I'm not an SMF expert, but let me take a crack at that.  I'm assuming 
that "mydaemon -D" straightforwardly runs until killed...

---

<service_bundle type='manifest' name='mydaemon'>
   <service
         name='application/mydaemon'
         type='service'
         version='1'>
     <instance name='default' enabled='true'/>
     <exec_method
                type='method'
                name='start'
                exec='/usr/local/sbin/mydaemon -D & exit 0'
                timeout_seconds='60' />
     <exec_method
                type='method'
                name='stop'
                exec=':kill'
                timeout_seconds='60' />
   </service>
</service_bundle>

---

Take that and put it in /var/svc/manifest/application/mydaemon.xml.
If you're delivering it in a package, make its class be "manifest" and 
you're done.
If you're just copying it into place, feed it to svccfg import.

I haven't tested that, and so I might have missed a detail or two - in 
particular, I'm not sure that shell syntax is acceptable in a method 
invocation, so it might be necessary to interpose a 3-line shell script 
- but I don't think it's a lot more complicated than that.

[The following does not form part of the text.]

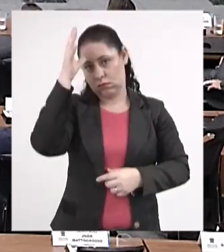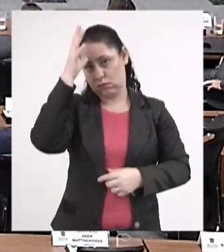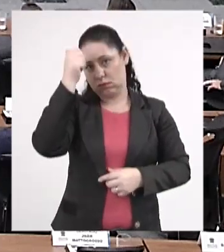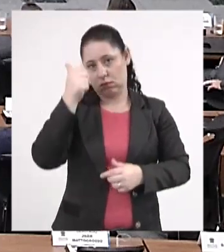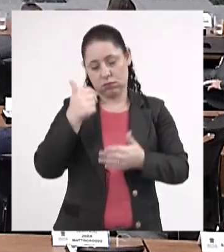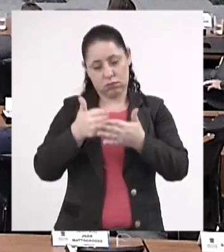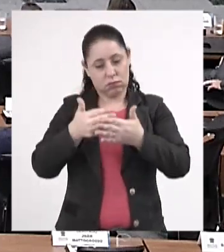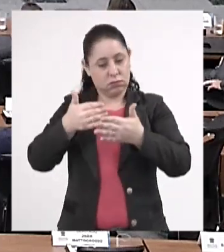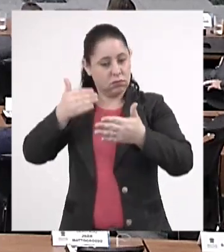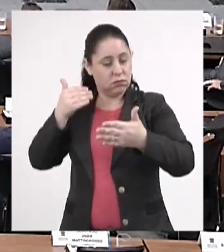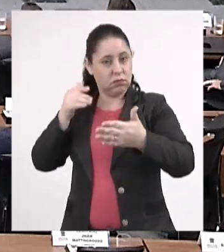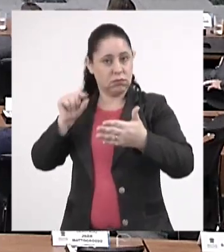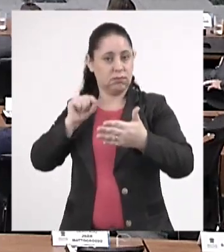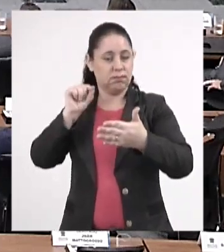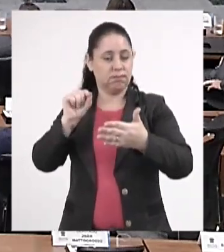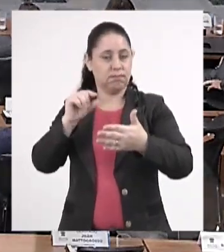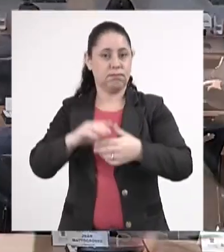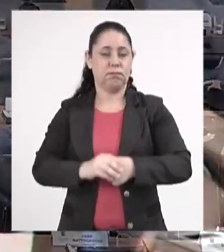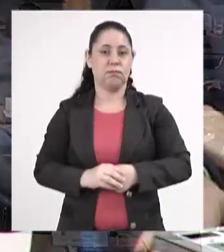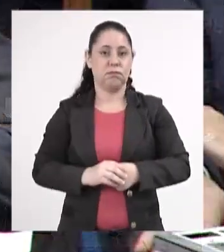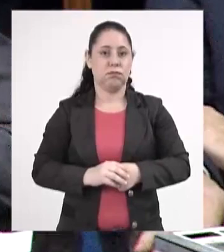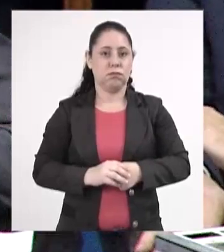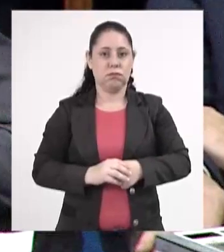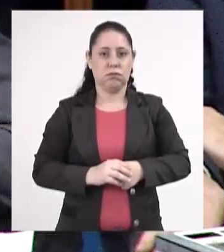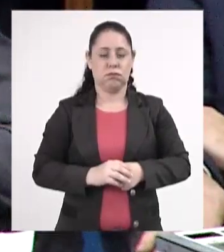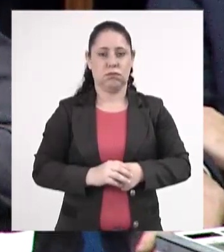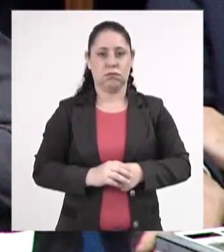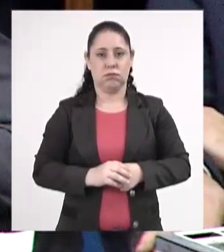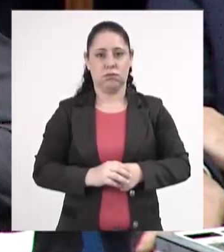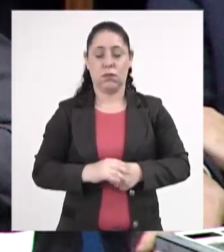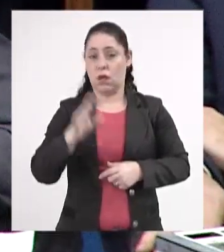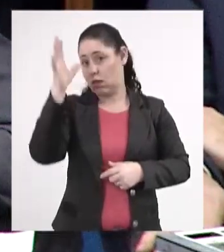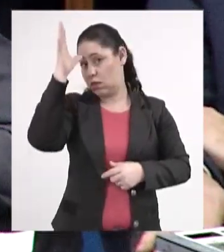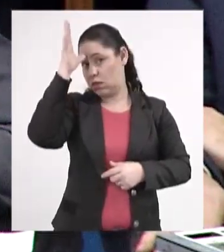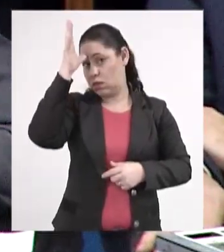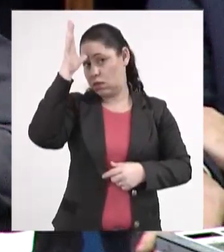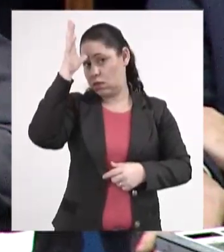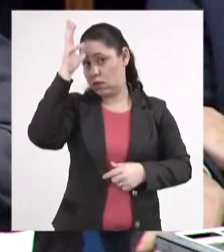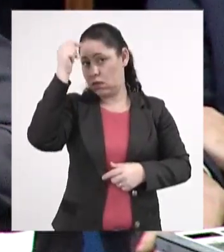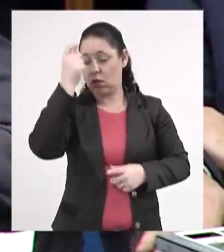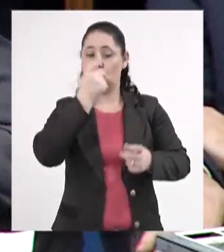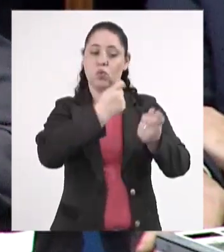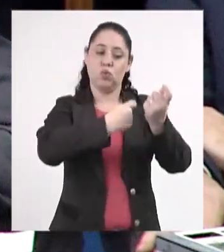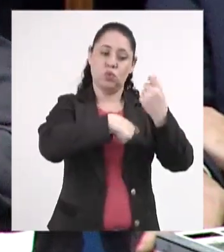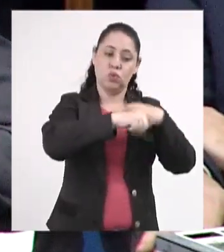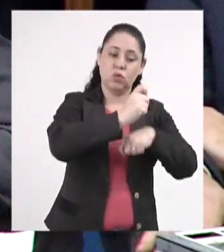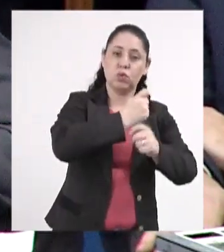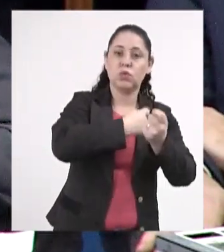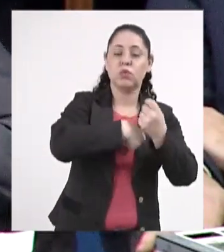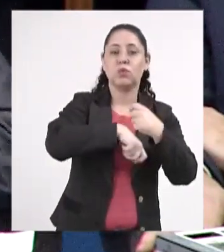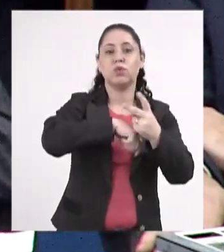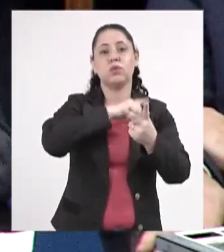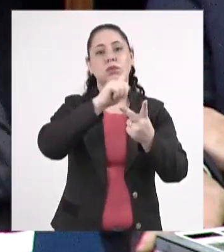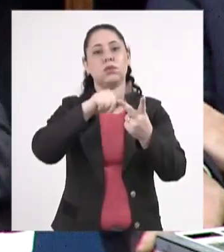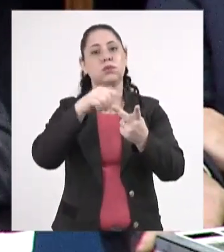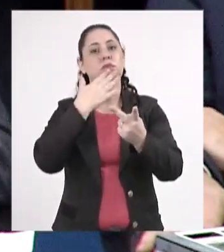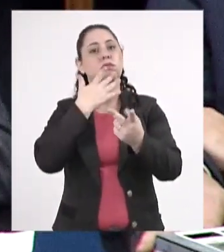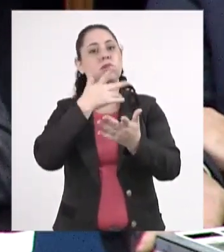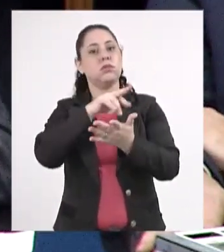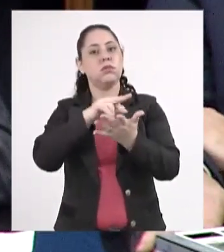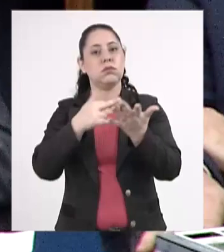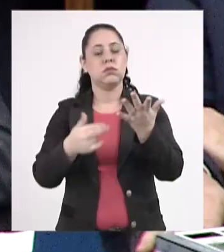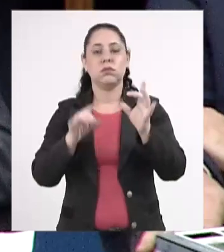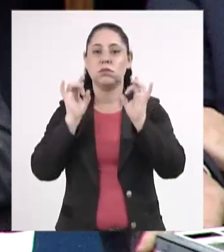recente, que todas as, tanto as decisões administrativas, quanto os requerimentos,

That seems to compare pretty favorably to a "traditional" mechanism. 
Not that a traditional start script is all that hard, but a traditional 
kill script is harder, since you have to track a pid (and are you sure 
that pid still belongs to your daemon?) or hunt down instances of your 
daemon with pgrep (and are you sure there aren't any false matches?).

Of course, this is a very minimal service, but that's what you asked 
for.  If you want to express dependencies, it's a little more 
complicated (but then in a traditional configuration we'd have to talk 
about where to put the script in the S* and K* sequences).  If you want 
to include configuration information, that too is more work, but so it 
would be in a traditional configuration.  If you want to properly track 
whether the service came up, that's a bit harder... but again, it'd be 
harder in a traditional environment, and here there's a clear mechanism 
for reporting and handling the failure.

Yes, it's very _different_ from the traditional mechanism, but in an 
absolute sense is it _harder_?

Note that even in this minimal example, you get significant gains over a 
traditional installation:

- Your service is visible in service lists.
- Its output is logged in an organized way.
- The administrator can enable and disable it.
- If the administrator manually enables it, it gets the standard 
environment, not the administrator's personal environment.
- There's zero risk of hitting the wrong program when you kill it.
- It starts in parallel with other services, for better boot performance.
- It's automatically restarted if it dies.

(Note to SMF core team:  This could be a bit simpler still.  Have 
defaults for more of the attributes.  The default for the "type" 
attribute on <service> could be "service".  The default for the "type" 
attribute on exec_method could be "method".  I wonder whether the 
various types of service_bundle would be better done as different 
element names, eliminating the "type" attribute.  Can there be a default 
for timeout_seconds?  Perhaps the stop method could default to :kill.)